Tusla leaving vulnerable young people in holiday homes and hotels due to lack of suitable placements

Tusla leaving vulnerable young people in holiday homes and hotels due to lack of suitable placements

According to the Child Law Project, delays and difficulties in accessing suitable placements were often cited as a factor in the deterioration in a child’s wellbeing and behaviour. 

Courts appear to be dealing with a growing number of cases in which suitable care places are not available for vulnerable young people, leaving some relying on hotel accommodation and other "ad hoc settings".

The latest volume of reports from the Child Law Project shows concern about suitable residential and foster care placements were a theme in 14 of the 59 cases.

Various courts heard the lack of available options is leaving Tusla with no alternative but to place some children in care in "ad hoc settings", supported by care staff.

In one report, a 14-year-old boy had to stay in a hotel room, while in another, a teenage boy with complex needs was living in a holiday home. 

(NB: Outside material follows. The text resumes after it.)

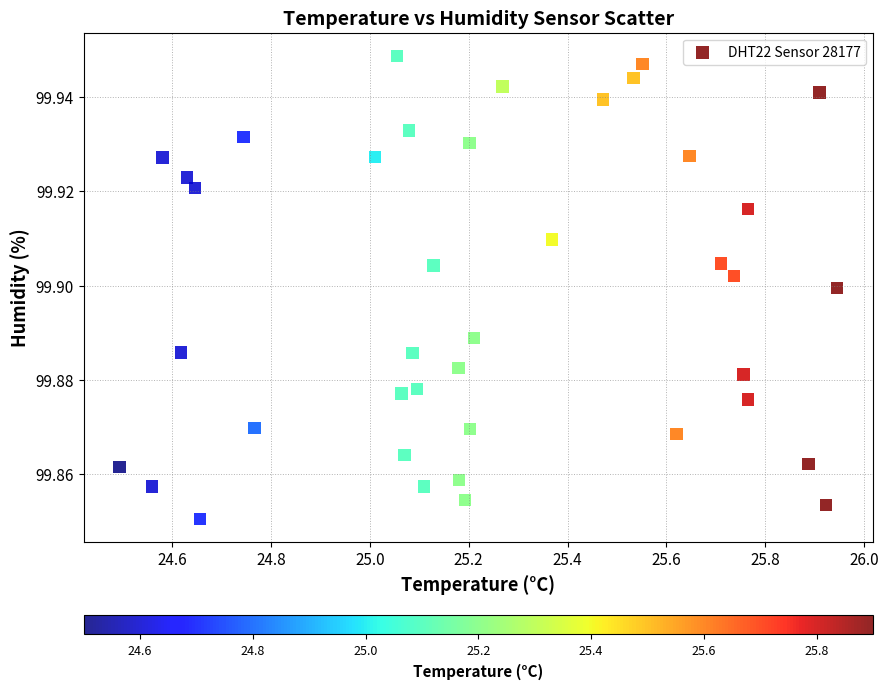

What is the range of X values (max minus min)?

1.5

Elsewhere, two young children were in residential care following the breakdown of foster care placements, while judges heard in a number of cases the specialist placement needed to keep a child safe and address their specific needs and behavioural difficulties was not available.

The Child and Family Agency has already admitted the difficulties it faces in this area, its own recently-published strategy of residential care highlighting how hotels were sometimes used. 

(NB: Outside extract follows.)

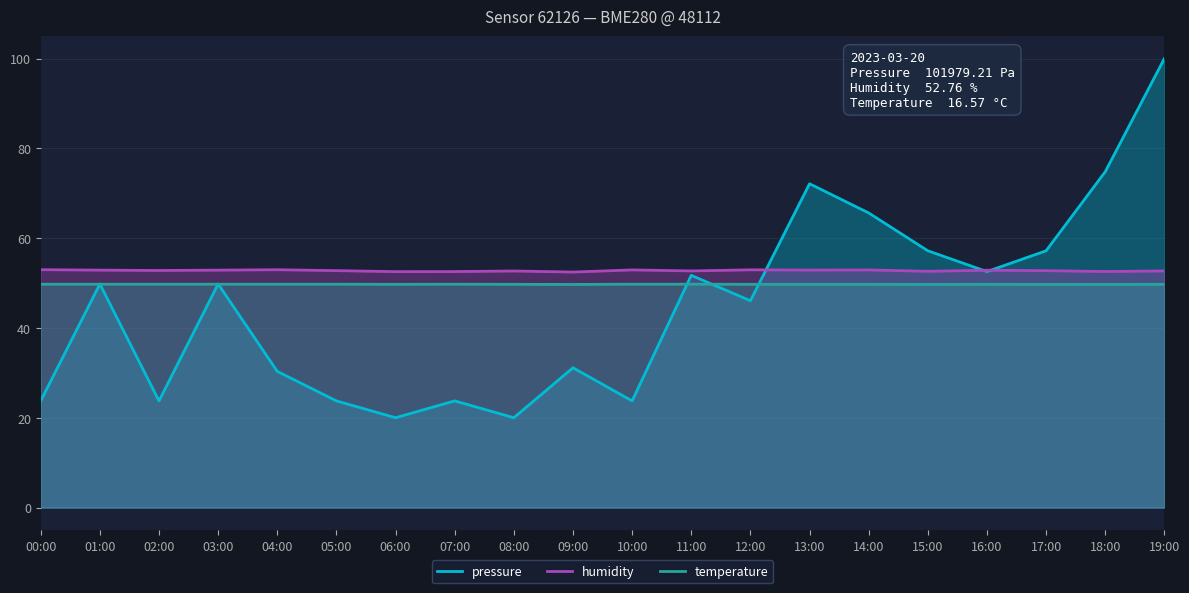

At which category does the chart reach its minimum across all series?

06:00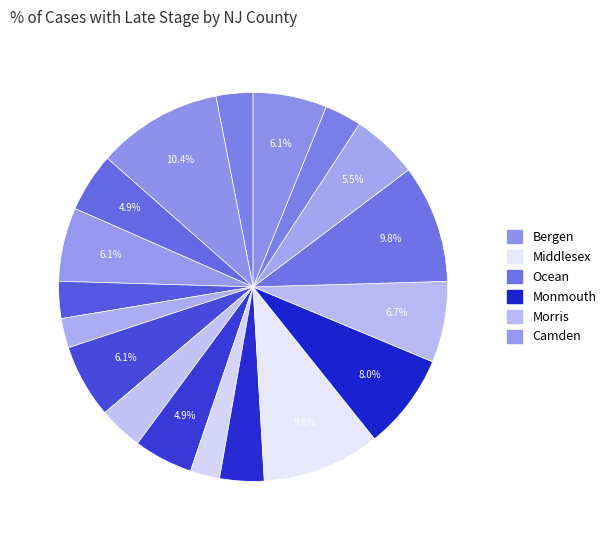

Count the number of slices in the pie.

18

That report also showed that more than 100 vulnerable young people in need of an emergency placement had to be accommodated in hotels last year — including two children under the age of four — because of a lack of capacity within Tusla's national out-of-hours service.

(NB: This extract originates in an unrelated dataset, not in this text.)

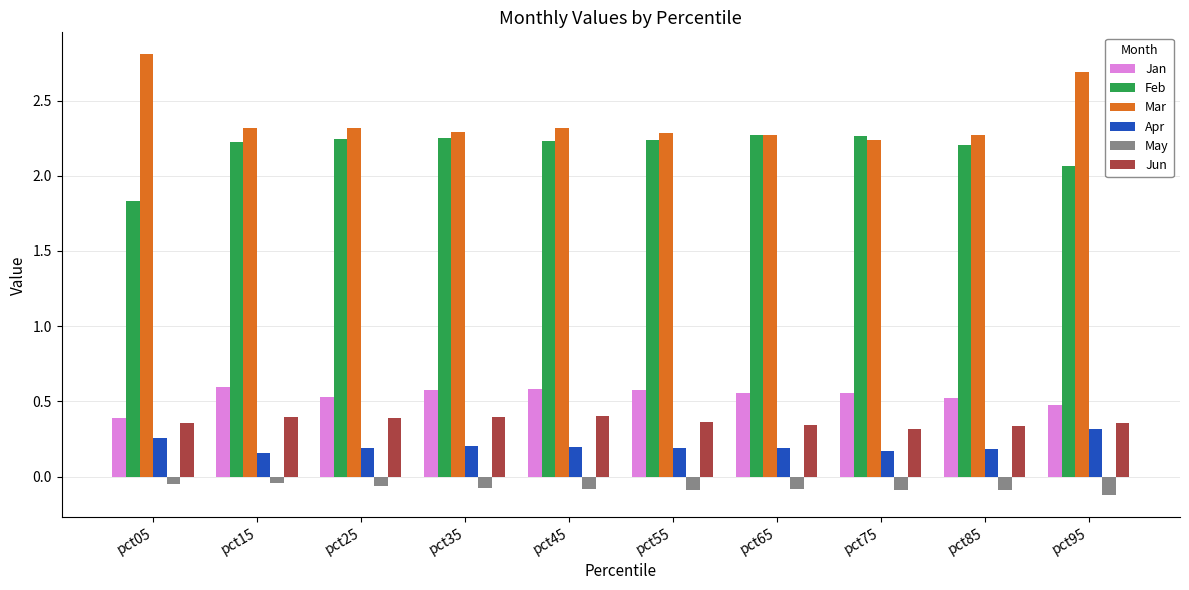

The Mar series shows 1.6 at pct15. True or false?

False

According to the Child Law Project — formerly the Child Care Law Reporting Project — delays and difficulties in accessing suitable placements were often cited as a factor in the deterioration in a child’s wellbeing and behaviour. 

It said those problems could be aggravated by an unsuitable placement, adding: "Such placements are often not compliant with national standards or in line with best practice."

Shambles

In one case, a teenage boy, who had been the subject of a care order for the past two years, was living in holiday accommodation following his release from a detention centre. 

The court heard the State was paying an annual sum of €780,000 for a placement that was not Hiqa-compliant and the child would be leaving the care system in 2023 and would be incapable of independent living — a situation the judge described as a shambles.

Chief executive of the Child Law Project Dr Maria Corbett, said: "It is actually a crisis. It is as bad as I have seen it in 20 years."

She said in some cases it led to young people in care also overlapping with the criminal courts and "bouncing between the two systems".

“The use of inappropriate placements, such as hotels and holiday homes, for an extended period of time is deeply worrying. Despite the efforts of the Child and Family Agency, the number and type of placements that are needed do not exist, especially where the child has a disability or behavioural issues. This is leading to poor outcomes for children, and frustration on the part of the judges and all those involved in child care proceedings. The matter needs to receive urgent political attention.” 

About half of the 59 reports involved allegations of parental neglect and abuse, while 10 other cases involving separated children, including one from Ukraine, in which there were serious concerns the girl may have been groomed and then trafficked here.

It also includes a case in which the HSE was criticised for lack of planning to meet needs of children with disabilities, and concerns some vulnerable children who have been in care and who on reaching adulthood are taken into wardship as a protective measure, as distinct from new laws on wards of court and the introduction of a system of assisted decision-making.